Sunday, April 12, 2026

The magical economic thinking at the center of the 1996 Telecom Act: Why Al Gore’s Information Superhighway wasn’t built

The Telecommunications Act of 1996 is now 30 years old, and there has been a lot of events, hearings and webinars, including a congressional hearing, an FCC series of panels, Public Knowledge, Benton Foundation, TPI, Brookings, Broadband Breakfast, and a few others, all easily findable on the web.

The Act was supposed to open the wired networks to direct competition, that would lower prices and bring in new and innovative services that would be available via a new fiber optic wire to the home and business. And it would be delivered to everyone, equally, as this Act was an update of the original Communications Act of 1934.

https://kushnickbruce.medium.com/telecom-act-is-30-500-billion-overcharging-the-digital-divide-and-delete3-by-fcc-chairman-carr-e50d0ab5940f

With these words, Bruce Kushnick, a longtime critic of U.S. telecom policy, sums up the flawed magical thinking that made the envisioned future state immediately preceding this regulatory overhaul impossible to attain. As Kushnick describes it:

Starting in the 1990’s, a few years before the Telecom Act, America was promised a new shiny fiber optic future. Seven holding companies had been created in 1984 and given control over the existing state telecommunications public utilities, which were based on copper wire.

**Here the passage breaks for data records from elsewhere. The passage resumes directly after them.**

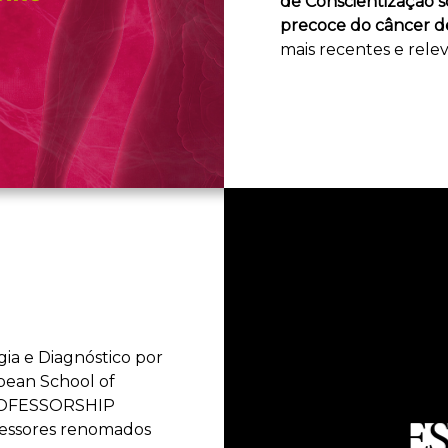
de Conscientização s
precoce do câncer 
mais recentes e rele
gia e Diagnóstico por
pean School of
PROFESSORSHIP
essores renomados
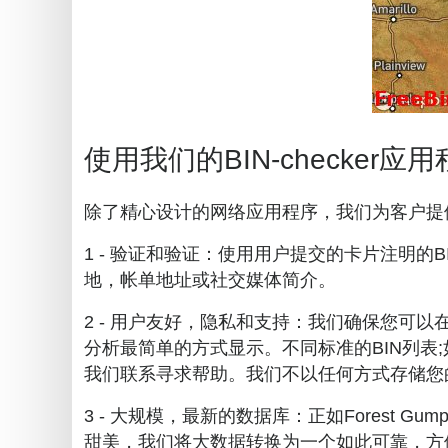
使用我们的BIN-checker应
除了精心设计的网络应用程序，我们为客户提
1 - 验证和验证：使用用户提交的卡片注明
地，帐单地址或社交媒体简介。
2 - 用户友好，隐私和支持：我们确保您可
分析最简单的方式显示。不同标准的BIN列表;如：
我们联系寻求帮助。我们不以任何方式存储您的
3 - 大规模，最新的数据库：正如Forest Gum
甜美，我们将大数据转换为一个如此可靠，方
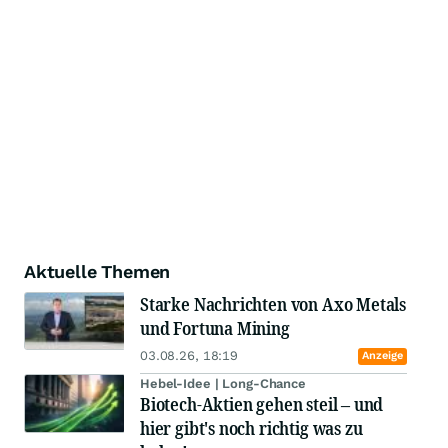
Aktuelle Themen
Starke Nachrichten von Axo Metals
und Fortuna Mining
03.08.26, 18:19
Anzeige
Hebel-Idee | Long-Chance
Biotech-Aktien gehen steil – und
hier gibt's noch richtig was zu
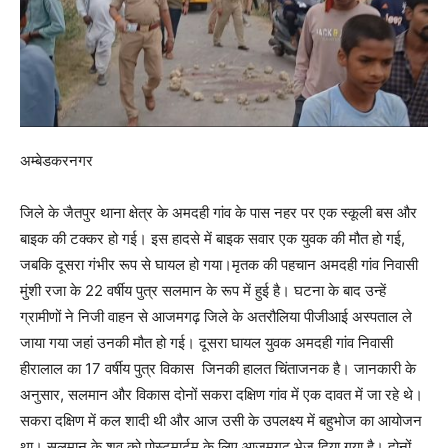
अम्बेडकरनगर
जिले के जैतपुर थाना क्षेत्र के अमदही गांव के पास नहर पर एक स्कूली बस और
बाइक की टक्कर हो गई। इस हादसे में बाइक सवार एक युवक की मौत हो गई,
जबकि दूसरा गंभीर रूप से घायल हो गया।मृतक की पहचान अमदही गांव निवासी
मुंशी रजा के 22 वर्षीय पुत्र सलमान के रूप में हुई है। घटना के बाद उन्हें
ग्रामीणों ने निजी वाहन से आजमगढ़ जिले के अतरौलिया पीजीआई अस्पताल ले
जाया गया जहां उनकी मौत हो गई। दूसरा घायल युवक अमदही गांव निवासी
हीरालाल का 17 वर्षीय पुत्र विकास जिनकी हालत चिंताजनक है। जानकारी के
अनुसार, सलमान और विकास दोनों सकरा दक्षिण गांव में एक दावत में जा रहे थे।
सकरा दक्षिण में कल शादी थी और आज उसी के उपलक्ष्य में बहुभोज का आयोजन
था। सलमान के शव को पोस्टमार्टम के लिए आजमगढ़ भेज दिया गया है। दोनों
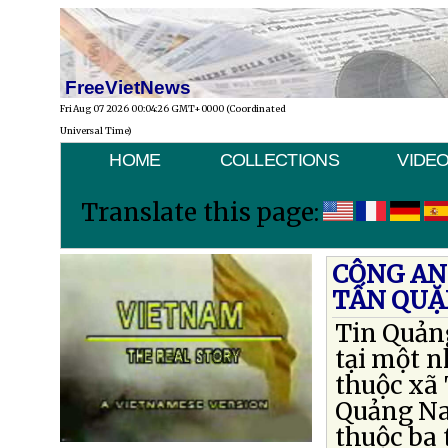
FreeVietNews
Fri Aug 07 2026 00:04:26 GMT+0000 (Coordinated
Universal Time)
HOME
COLLECTIONS
VIDE
Translate this page:
CÔNG AN
TẤN QUẶ
Tin Quản
tại một 
thuộc xã
Quảng Na
thuộc ba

And in 1992, Vice President Al Gore laid out the ‘Information Superhighway’, a fiber replacement of this existing copper wires.
The root cause is negligent policymaking. A dispassionate economic assessment would have determined advanced telecommunications like basic telecommunications before it that ran on copper networks providing analog voice telephone service functions as a natural monopoly like other utilities.

As such, facilities-based market competition would be highly unlikely to appear since the barriers to competitor entry against established incumbents would be too high and the future return on investment too distant.

As AT&T explained, the cost of modernizing the copper cable distribution network to fiber to the premise infrastructure is enormous. Its shareholders or investors and creditors and those of any other privately held company would be unable to bear them. Consequently, as Kushnick’s analysis alludes, multiple state level plans by the RBOCs to replace the copper with fiber were abandoned. The economics would not pencil out.

That reality would have been reasonably if not painfully obvious for any serious policymaking effort in the early 1990s, calling for a different approach: the one not chosen.

The seven holding companies to which Kushnick refers are the Regional Bell Operating Companies (RBOCs) formed out of the 1984 settlement of the federal government’s antitrust prosecution of AT&T in the 1970s. Had the proper policy been put in place, they could have formed the structural framework for Al Gore’s Information Superhighway that could have reached most every American doorstep by 2010.

How would it work? By creating a federal-private partnership with the RBOCs. The federal government would form a telecom authority that would take a majority stake in each of the RBOCs with an option for the RBOCs to negotiate a purchase of those stakes once universal fiber is built out in their respective regions as determined by a federal review.

This policy would have avoided decades of “broadband” battles at all levels of government over a constantly changing definition of broadband, where is available and at what price. And decades of unproductive protectionist lobbying by incumbent telephone and cable companies to stymie publicly owned and operated fiber delivery infrastructure despite its lower cost structure.